Foreign portfolio investments to the Philippines, also known as “hot money,” recorded a net inflow of $4.5 billion from January to November, surpassing the $4.4 billion target of the Bangko Sentral ng Pilipinas (BSP) for full year 2013.
Data from the BSP showed that hot money recorded a year-to-date inflow of $27.2 billion, while outflows reached $22.6 billion.
In November alone, foreign portfolio investments recorded an inflow of $2.9 billion, as hot money flowing into Philippine Stocks Exchange (PSE)-listed shares increased by 84 percent.
Year-on-year, registered investments also rose by 49.5 percent from $2 billion in 2012 “inspite of fears over the economic impact of Super Typhoon Yolanda and renewed concerns on the possible scaling down of the quantitative easing program in the United States,” the central bank stated.
The BSP added that bargain hunting and investor optimism was fueled by the third quarter gross domestic product of 7 percent that brought the year-to-date average growth to 7.4 percent, and well above the full-year target of 6 percent to 7 percent.
Investments in November were consisted of 80.5 percent PSE-listed securities, 15.8 percent peso government securities (GS), and 3.7 percent peso time deposits.

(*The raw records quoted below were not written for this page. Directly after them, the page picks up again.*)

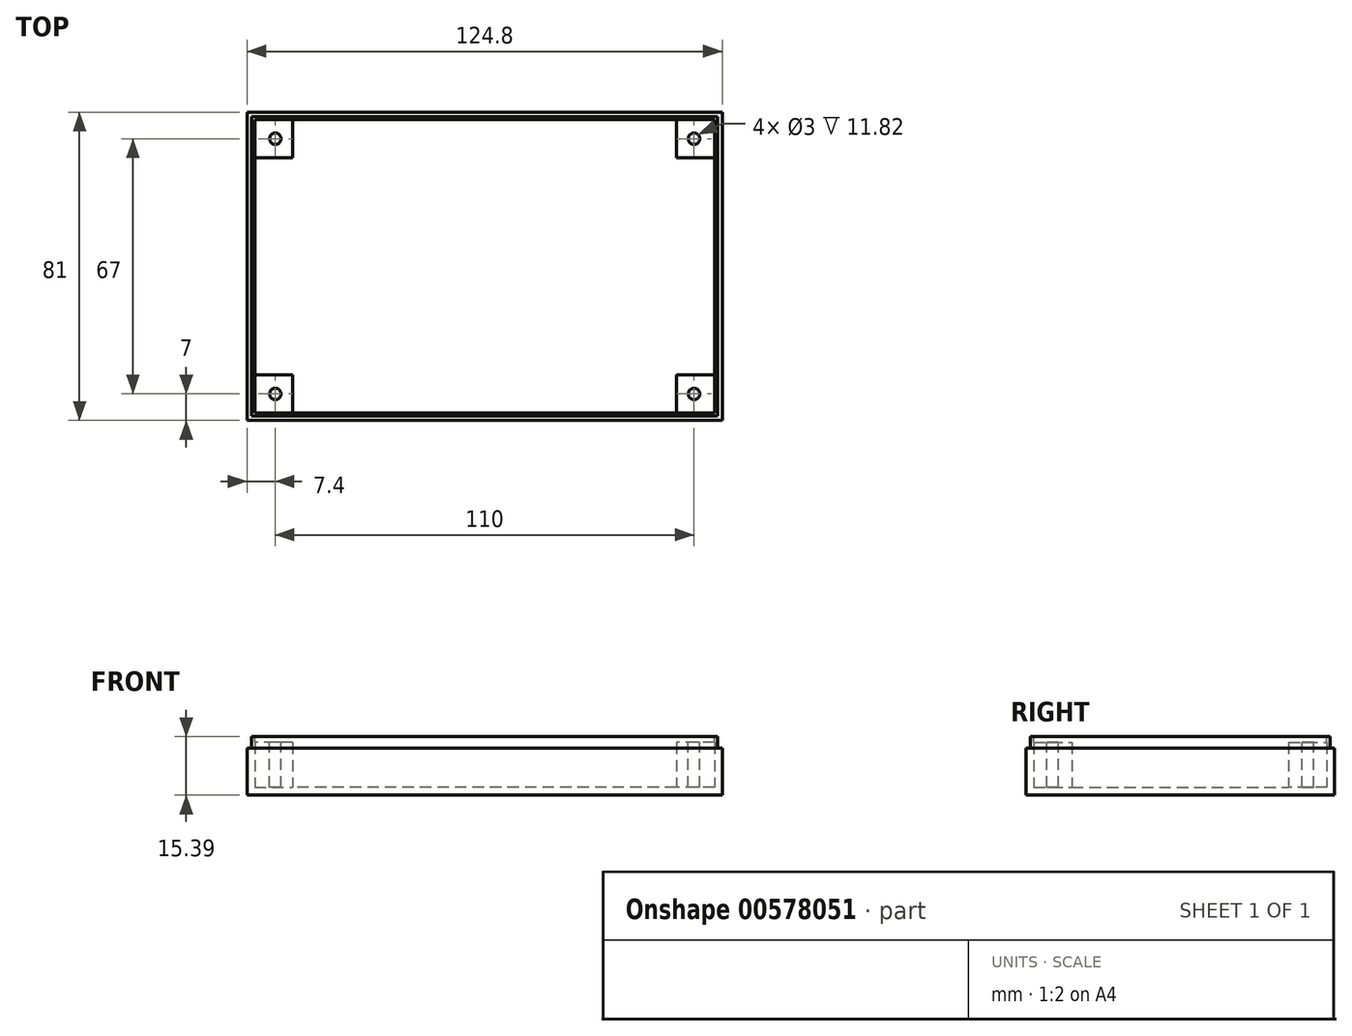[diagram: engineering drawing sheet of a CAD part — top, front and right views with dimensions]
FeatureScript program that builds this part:
annotation { "Feature Type Name" : "Feature", "Feature Type Description" : "" }
export const myFeature = defineFeature(function(context is Context, id is Id, definition is map)
    precondition{}
    {
        {
            var Q0;
            Q0=qCreatedBy(makeId("Top.planeOp"),FACE);
            var sketch = newSketch(context, id + "F0", { "sketchPlane" : qUnion([Q0])});
            skLineSegment(sketch, "E0.bottom", {"start": v(-62.4, -40.5) * mm, "end": v(62.4, -40.5) * mm});
            skLineSegment(sketch, "E0.top", {"start": v(-62.4, 40.5) * mm, "end": v(62.4, 40.5) * mm});
            skLineSegment(sketch, "E0.left", {"start": v(-62.4, -40.5) * mm, "end": v(-62.4, 40.5) * mm});
            skLineSegment(sketch, "E0.right", {"start": v(62.4, -40.5) * mm, "end": v(62.4, 40.5) * mm});
            skPoint(sketch, "E0.middle", {"position": v(0, 0) * mm});
            skSolve(sketch);
        }
        {
            var Q0;
            Q0=makeQuery(id+"F0.imprint","IMPRINT",FACE,{"disambiguationData":[TD([[makeQuery(id+"F0.imprint","IMPRINT",EDGE,{"derivedFrom":sQuery(id+"F0.wireOp",EDGE,"E0.bottom")}),1.0]])]});
            extrude(context, id + "F1", {"entities" : qUnion([Q0]), "depth" : 15.4 * mm, "offsetDistance" : 25 * mm});
        }
        {
            var Q0;
            Q0=makeQuery(id+"F1.opExtrude","CAP_FACE",FACE,{"disambiguationData":[OSD([sQuery(id+"F0.wireOp",EDGE,"E0.bottom"),sQuery(id+"F0.wireOp",EDGE,"E0.top"),sQuery(id+"F0.wireOp",EDGE,"E0.left"),sQuery(id+"F0.wireOp",EDGE,"E0.right")])],"isStart":false});
            var sketch = newSketch(context, id + "F2", { "sketchPlane" : qUnion([Q0])});
            skLineSegment(sketch, "E1.bottom", {"start": v(60.4, -38.5) * mm, "end": v(-60.4, -38.5) * mm});
            skLineSegment(sketch, "E1.top", {"start": v(60.4, 38.5) * mm, "end": v(-60.4, 38.5) * mm});
            skLineSegment(sketch, "E1.left", {"start": v(60.4, -38.5) * mm, "end": v(60.4, 38.5) * mm});
            skLineSegment(sketch, "E1.right", {"start": v(-60.4, -38.5) * mm, "end": v(-60.4, 38.5) * mm});
            skPoint(sketch, "E1.middle", {"position": v(0, 0) * mm});
            skSolve(sketch);
        }
        {
            var Q0;
            Q0=makeQuery(id+"F2.imprint","IMPRINT",FACE,{"disambiguationData":[TD([[makeQuery(id+"F2.imprint","IMPRINT",EDGE,{"derivedFrom":sQuery(id+"F2.wireOp",EDGE,"E1.bottom")}),-1.0]])]});
            extrude(context, id + "F3", {"entities" : qUnion([Q0]), "operationType" : NewBodyOperationType.REMOVE, "oppositeDirection" : true, "depth" : 13.4 * mm, "offsetDistance" : 25 * mm});
        }
        {
            var Q0;
            Q0=makeQuery(id+"F1.opExtrude","SWEPT_FACE",FACE,{"disambiguationData":[OSD([sQuery(id+"F0.wireOp",EDGE,"E0.top")])]});
            var sketch = newSketch(context, id + "F4", { "sketchPlane" : qUnion([Q0])});
            skLineSegment(sketch, "E2.bottom", {"start": v(-62.4, 15.4) * mm, "end": v(62.4, 15.4) * mm});
            skLineSegment(sketch, "E2.top", {"start": v(-62.4, 12.4) * mm, "end": v(62.4, 12.4) * mm});
            skLineSegment(sketch, "E2.left", {"start": v(-62.4, 15.4) * mm, "end": v(-62.4, 12.4) * mm});
            skLineSegment(sketch, "E2.right", {"start": v(62.4, 15.4) * mm, "end": v(62.4, 12.4) * mm});
            skSolve(sketch);
        }
        {
            var Q0;
            Q0=makeQuery(id+"F4.imprint","IMPRINT",FACE,{"disambiguationData":[TD([[makeQuery(id+"F4.imprint","IMPRINT",EDGE,{"derivedFrom":sQuery(id+"F4.wireOp",EDGE,"E2.bottom")}),1.0]])]});
            extrude(context, id + "F5", {"entities" : qUnion([Q0]), "operationType" : NewBodyOperationType.REMOVE, "oppositeDirection" : true, "depth" : 1.15 * mm, "offsetDistance" : 25 * mm});
        }
        {
            var Q0;
            Q0=makeQuery(id+"F1.opExtrude","SWEPT_FACE",FACE,{"disambiguationData":[OSD([sQuery(id+"F0.wireOp",EDGE,"E0.bottom")])]});
            var sketch = newSketch(context, id + "F6", { "sketchPlane" : qUnion([Q0])});
            skLineSegment(sketch, "E3.bottom", {"start": v(-62.4, 15.4) * mm, "end": v(62.4, 15.4) * mm});
            skLineSegment(sketch, "E3.top", {"start": v(-62.4, 12.4) * mm, "end": v(62.4, 12.4) * mm});
            skLineSegment(sketch, "E3.left", {"start": v(-62.4, 15.4) * mm, "end": v(-62.4, 12.4) * mm});
            skLineSegment(sketch, "E3.right", {"start": v(62.4, 15.4) * mm, "end": v(62.4, 12.4) * mm});
            skSolve(sketch);
        }
        {
            var Q0;
            Q0=makeQuery(id+"F6.imprint","IMPRINT",FACE,{"disambiguationData":[TD([[makeQuery(id+"F6.imprint","IMPRINT",EDGE,{"derivedFrom":sQuery(id+"F6.wireOp",EDGE,"E3.bottom")}),-1.0]])]});
            extrude(context, id + "F7", {"entities" : qUnion([Q0]), "operationType" : NewBodyOperationType.REMOVE, "oppositeDirection" : true, "depth" : 1.15 * mm, "offsetDistance" : 25 * mm});
        }
        {
            var Q0;
            Q0=makeQuery(id+"F1.opExtrude","SWEPT_FACE",FACE,{"disambiguationData":[OSD([sQuery(id+"F0.wireOp",EDGE,"E0.right")])]});
            var sketch = newSketch(context, id + "F8", { "sketchPlane" : qUnion([Q0])});
            skLineSegment(sketch, "E4.bottom", {"start": v(-39.35, 15.4) * mm, "end": v(39.35, 15.4) * mm});
            skLineSegment(sketch, "E4.top", {"start": v(-39.35, 12.4) * mm, "end": v(39.35, 12.4) * mm});
            skLineSegment(sketch, "E4.left", {"start": v(-39.35, 15.4) * mm, "end": v(-39.35, 12.4) * mm});
            skLineSegment(sketch, "E4.right", {"start": v(39.35, 15.4) * mm, "end": v(39.35, 12.4) * mm});
            skSolve(sketch);
        }
        {
            var Q0;
            Q0=makeQuery(id+"F8.imprint","IMPRINT",FACE,{"disambiguationData":[TD([[makeQuery(id+"F8.imprint","IMPRINT",EDGE,{"derivedFrom":sQuery(id+"F8.wireOp",EDGE,"E4.bottom")}),-1.0]])]});
            extrude(context, id + "F9", {"entities" : qUnion([Q0]), "operationType" : NewBodyOperationType.REMOVE, "oppositeDirection" : true, "depth" : 1.15 * mm, "offsetDistance" : 25 * mm});
        }
        {
            var Q0;
            Q0=makeQuery(id+"F1.opExtrude","SWEPT_FACE",FACE,{"disambiguationData":[OSD([sQuery(id+"F0.wireOp",EDGE,"E0.left")])]});
            var sketch = newSketch(context, id + "F10", { "sketchPlane" : qUnion([Q0])});
            skLineSegment(sketch, "E5.bottom", {"start": v(-39.35, 15.4) * mm, "end": v(39.35, 15.4) * mm});
            skLineSegment(sketch, "E5.top", {"start": v(-39.35, 12.4) * mm, "end": v(39.35, 12.4) * mm});
            skLineSegment(sketch, "E5.left", {"start": v(-39.35, 15.4) * mm, "end": v(-39.35, 12.4) * mm});
            skLineSegment(sketch, "E5.right", {"start": v(39.35, 15.4) * mm, "end": v(39.35, 12.4) * mm});
            skSolve(sketch);
        }
        {
            var Q0;
            Q0=makeQuery(id+"F10.imprint","IMPRINT",FACE,{"disambiguationData":[TD([[makeQuery(id+"F10.imprint","IMPRINT",EDGE,{"derivedFrom":sQuery(id+"F10.wireOp",EDGE,"E5.bottom")}),1.0]])]});
            extrude(context, id + "F11", {"entities" : qUnion([Q0]), "operationType" : NewBodyOperationType.REMOVE, "oppositeDirection" : true, "depth" : 1.15 * mm, "offsetDistance" : 25 * mm});
        }
        {
            var Q0;
            Q0=makeQuery(id+"F3.boolean.opBoolean","COPY",FACE,{"derivedFrom":makeQuery(id+"F3.opExtrude","CAP_FACE",FACE,{"disambiguationData":[OSD([sQuery(id+"F2.wireOp",EDGE,"E1.bottom"),sQuery(id+"F2.wireOp",EDGE,"E1.top"),sQuery(id+"F2.wireOp",EDGE,"E1.left"),sQuery(id+"F2.wireOp",EDGE,"E1.right")])],"isStart":false})});
            var sketch = newSketch(context, id + "F12", { "sketchPlane" : qUnion([Q0])});
            skLineSegment(sketch, "E6.bottom", {"start": v(-60.4, 38.5) * mm, "end": v(-50.4, 38.5) * mm});
            skLineSegment(sketch, "E6.top", {"start": v(-60.4, 28.5) * mm, "end": v(-50.4, 28.5) * mm});
            skLineSegment(sketch, "E6.left", {"start": v(-60.4, 38.5) * mm, "end": v(-60.4, 28.5) * mm});
            skLineSegment(sketch, "E6.right", {"start": v(-50.4, 38.5) * mm, "end": v(-50.4, 28.5) * mm});
            skSolve(sketch);
        }
        {
            var Q0;
            Q0=makeQuery(id+"F12.imprint","IMPRINT",FACE,{"disambiguationData":[TD([[makeQuery(id+"F12.imprint","IMPRINT",EDGE,{"derivedFrom":sQuery(id+"F12.wireOp",EDGE,"E6.bottom")}),1.0]])]});
            extrude(context, id + "F13", {"entities" : qUnion([Q0]), "operationType" : NewBodyOperationType.ADD, "depth" : 11.82 * mm, "offsetDistance" : 25 * mm});
        }
        {
            var Q0;
            Q0=makeQuery(id+"F3.boolean.opBoolean","COPY",FACE,{"derivedFrom":makeQuery(id+"F3.opExtrude","CAP_FACE",FACE,{"disambiguationData":[OSD([sQuery(id+"F2.wireOp",EDGE,"E1.bottom"),sQuery(id+"F2.wireOp",EDGE,"E1.top"),sQuery(id+"F2.wireOp",EDGE,"E1.left"),sQuery(id+"F2.wireOp",EDGE,"E1.right")])],"isStart":false})});
            var sketch = newSketch(context, id + "F14", { "sketchPlane" : qUnion([Q0])});
            skLineSegment(sketch, "E7.bottom", {"start": v(-60.4, -38.5) * mm, "end": v(-50.4, -38.5) * mm});
            skLineSegment(sketch, "E7.top", {"start": v(-60.4, -28.5) * mm, "end": v(-50.4, -28.5) * mm});
            skLineSegment(sketch, "E7.left", {"start": v(-60.4, -38.5) * mm, "end": v(-60.4, -28.5) * mm});
            skLineSegment(sketch, "E7.right", {"start": v(-50.4, -38.5) * mm, "end": v(-50.4, -28.5) * mm});
            skSolve(sketch);
        }
        {
            var Q0;
            Q0=makeQuery(id+"F14.imprint","IMPRINT",FACE,{"disambiguationData":[TD([[makeQuery(id+"F14.imprint","IMPRINT",EDGE,{"derivedFrom":sQuery(id+"F14.wireOp",EDGE,"E7.bottom")}),-1.0]])]});
            extrude(context, id + "F15", {"entities" : qUnion([Q0]), "operationType" : NewBodyOperationType.ADD, "depth" : 11.82 * mm, "offsetDistance" : 25 * mm});
        }
        {
            var Q0;
            Q0=makeQuery(id+"F3.boolean.opBoolean","COPY",FACE,{"derivedFrom":makeQuery(id+"F3.opExtrude","CAP_FACE",FACE,{"disambiguationData":[OSD([sQuery(id+"F2.wireOp",EDGE,"E1.bottom"),sQuery(id+"F2.wireOp",EDGE,"E1.top"),sQuery(id+"F2.wireOp",EDGE,"E1.left"),sQuery(id+"F2.wireOp",EDGE,"E1.right")])],"isStart":false})});
            var sketch = newSketch(context, id + "F16", { "sketchPlane" : qUnion([Q0])});
            skLineSegment(sketch, "E8.bottom", {"start": v(60.4, -38.5) * mm, "end": v(50.4, -38.5) * mm});
            skLineSegment(sketch, "E8.top", {"start": v(60.4, -28.5) * mm, "end": v(50.4, -28.5) * mm});
            skLineSegment(sketch, "E8.left", {"start": v(60.4, -38.5) * mm, "end": v(60.4, -28.5) * mm});
            skLineSegment(sketch, "E8.right", {"start": v(50.4, -38.5) * mm, "end": v(50.4, -28.5) * mm});
            skSolve(sketch);
        }
        {
            var Q0;
            Q0=makeQuery(id+"F16.imprint","IMPRINT",FACE,{"disambiguationData":[TD([[makeQuery(id+"F16.imprint","IMPRINT",EDGE,{"derivedFrom":sQuery(id+"F16.wireOp",EDGE,"E8.bottom")}),-1.0]])]});
            extrude(context, id + "F17", {"entities" : qUnion([Q0]), "operationType" : NewBodyOperationType.ADD, "depth" : 11.82 * mm, "offsetDistance" : 25 * mm});
        }
        {
            var Q0;
            Q0=makeQuery(id+"F3.boolean.opBoolean","COPY",FACE,{"derivedFrom":makeQuery(id+"F3.opExtrude","CAP_FACE",FACE,{"disambiguationData":[OSD([sQuery(id+"F2.wireOp",EDGE,"E1.bottom"),sQuery(id+"F2.wireOp",EDGE,"E1.top"),sQuery(id+"F2.wireOp",EDGE,"E1.left"),sQuery(id+"F2.wireOp",EDGE,"E1.right")])],"isStart":false})});
            var sketch = newSketch(context, id + "F18", { "sketchPlane" : qUnion([Q0])});
            skLineSegment(sketch, "E9.bottom", {"start": v(60.4, 38.5) * mm, "end": v(50.4, 38.5) * mm});
            skLineSegment(sketch, "E9.top", {"start": v(60.4, 28.5) * mm, "end": v(50.4, 28.5) * mm});
            skLineSegment(sketch, "E9.left", {"start": v(60.4, 38.5) * mm, "end": v(60.4, 28.5) * mm});
            skLineSegment(sketch, "E9.right", {"start": v(50.4, 38.5) * mm, "end": v(50.4, 28.5) * mm});
            skSolve(sketch);
        }
        {
            var Q0;
            Q0=makeQuery(id+"F18.imprint","IMPRINT",FACE,{"disambiguationData":[TD([[makeQuery(id+"F18.imprint","IMPRINT",EDGE,{"derivedFrom":sQuery(id+"F18.wireOp",EDGE,"E9.bottom")}),1.0]])]});
            extrude(context, id + "F19", {"entities" : qUnion([Q0]), "operationType" : NewBodyOperationType.ADD, "depth" : 11.82 * mm, "offsetDistance" : 25 * mm});
        }
        {
            var Q0;
            Q0=makeQuery(id+"F13.opExtrude","CAP_FACE",FACE,{"disambiguationData":[OSD([sQuery(id+"F12.wireOp",EDGE,"E6.bottom"),sQuery(id+"F12.wireOp",EDGE,"E6.top"),sQuery(id+"F12.wireOp",EDGE,"E6.left"),sQuery(id+"F12.wireOp",EDGE,"E6.right")])],"isStart":false});
            var sketch = newSketch(context, id + "F20", { "sketchPlane" : qUnion([Q0])});
            skCircle(sketch, "E10", {"center": v(-55, 33.5) * mm, "radius": 1.5 * mm});
            skSolve(sketch);
        }
        {
            var Q0;
            Q0=makeQuery(id+"F20.imprint","IMPRINT",FACE,{"disambiguationData":[TD([[makeQuery(id+"F20.imprint","IMPRINT",EDGE,{"derivedFrom":sQuery(id+"F20.wireOp",EDGE,"E10")}),1.0]])]});
            var Q1;
            Q1 = qSketchRegion(id + "F20", true);
            extrude(context, id + "F21", {"entities" : qUnion([Q0, Q1]), "operationType" : NewBodyOperationType.REMOVE, "oppositeDirection" : true, "depth" : 11.82 * mm, "offsetDistance" : 25 * mm});
        }
        {
            var Q0;
            Q0=makeQuery(id+"F15.opExtrude","CAP_FACE",FACE,{"disambiguationData":[OSD([sQuery(id+"F14.wireOp",EDGE,"E7.bottom"),sQuery(id+"F14.wireOp",EDGE,"E7.top"),sQuery(id+"F14.wireOp",EDGE,"E7.left"),sQuery(id+"F14.wireOp",EDGE,"E7.right")])],"isStart":false});
            var sketch = newSketch(context, id + "F22", { "sketchPlane" : qUnion([Q0])});
            skCircle(sketch, "E11", {"center": v(-55, -33.5) * mm, "radius": 1.5 * mm});
            skSolve(sketch);
        }
        {
            var Q0;
            Q0=makeQuery(id+"F22.imprint","IMPRINT",FACE,{"disambiguationData":[TD([[makeQuery(id+"F22.imprint","IMPRINT",EDGE,{"derivedFrom":sQuery(id+"F22.wireOp",EDGE,"E11")}),1.0]])]});
            extrude(context, id + "F23", {"entities" : qUnion([Q0]), "operationType" : NewBodyOperationType.REMOVE, "oppositeDirection" : true, "depth" : 11.82 * mm, "offsetDistance" : 25 * mm});
        }
        {
            var Q0;
            Q0=makeQuery(id+"F17.opExtrude","CAP_FACE",FACE,{"disambiguationData":[OSD([sQuery(id+"F16.wireOp",EDGE,"E8.bottom"),sQuery(id+"F16.wireOp",EDGE,"E8.top"),sQuery(id+"F16.wireOp",EDGE,"E8.left"),sQuery(id+"F16.wireOp",EDGE,"E8.right")])],"isStart":false});
            var sketch = newSketch(context, id + "F24", { "sketchPlane" : qUnion([Q0])});
            skCircle(sketch, "E12", {"center": v(55, -33.5) * mm, "radius": 1.5 * mm});
            skSolve(sketch);
        }
        {
            var Q0;
            Q0=makeQuery(id+"F24.imprint","IMPRINT",FACE,{"disambiguationData":[TD([[makeQuery(id+"F24.imprint","IMPRINT",EDGE,{"derivedFrom":sQuery(id+"F24.wireOp",EDGE,"E12")}),1.0]])]});
            extrude(context, id + "F25", {"entities" : qUnion([Q0]), "operationType" : NewBodyOperationType.REMOVE, "oppositeDirection" : true, "depth" : 11.82 * mm, "offsetDistance" : 25 * mm});
        }
        {
            var Q0;
            Q0=makeQuery(id+"F19.opExtrude","CAP_FACE",FACE,{"disambiguationData":[OSD([sQuery(id+"F18.wireOp",EDGE,"E9.bottom"),sQuery(id+"F18.wireOp",EDGE,"E9.top"),sQuery(id+"F18.wireOp",EDGE,"E9.left"),sQuery(id+"F18.wireOp",EDGE,"E9.right")])],"isStart":false});
            var sketch = newSketch(context, id + "F26", { "sketchPlane" : qUnion([Q0])});
            skCircle(sketch, "E13", {"center": v(55, 33.5) * mm, "radius": 1.5 * mm});
            skSolve(sketch);
        }
        {
            var Q0;
            Q0=makeQuery(id+"F26.imprint","IMPRINT",FACE,{"disambiguationData":[TD([[makeQuery(id+"F26.imprint","IMPRINT",EDGE,{"derivedFrom":sQuery(id+"F26.wireOp",EDGE,"E13")}),1.0]])]});
            extrude(context, id + "F27", {"entities" : qUnion([Q0]), "operationType" : NewBodyOperationType.REMOVE, "oppositeDirection" : true, "depth" : 11.82 * mm, "offsetDistance" : 25 * mm});
        }
    });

For PSE-listed securities, the main beneficiaries were: retail companies, holding firms, casinos and gaming companies, property firms, and banks.
Meanwhile, the BSP said that outflows for the month rose to $2 billion from $1.5 billion in October.
Transactions yielded net inflows of $981 million, slightly higher than the $969 million recorded a month ago, and a little lower than the $1 billion level in the previous year.
Transactions in PSE-listed securities, peso GS and peso time deposits yielded net inflows of $788 million, $82 million, and $110 million, respectively.
The United Kingdom, the United States, Singapore, Hong Kong and the Netherlands were the top five investor countries for the month with combined share to total of 74.3 percent.
The US continued to be the main beneficiary of outflows from investments, receiving 81.8 percent of total.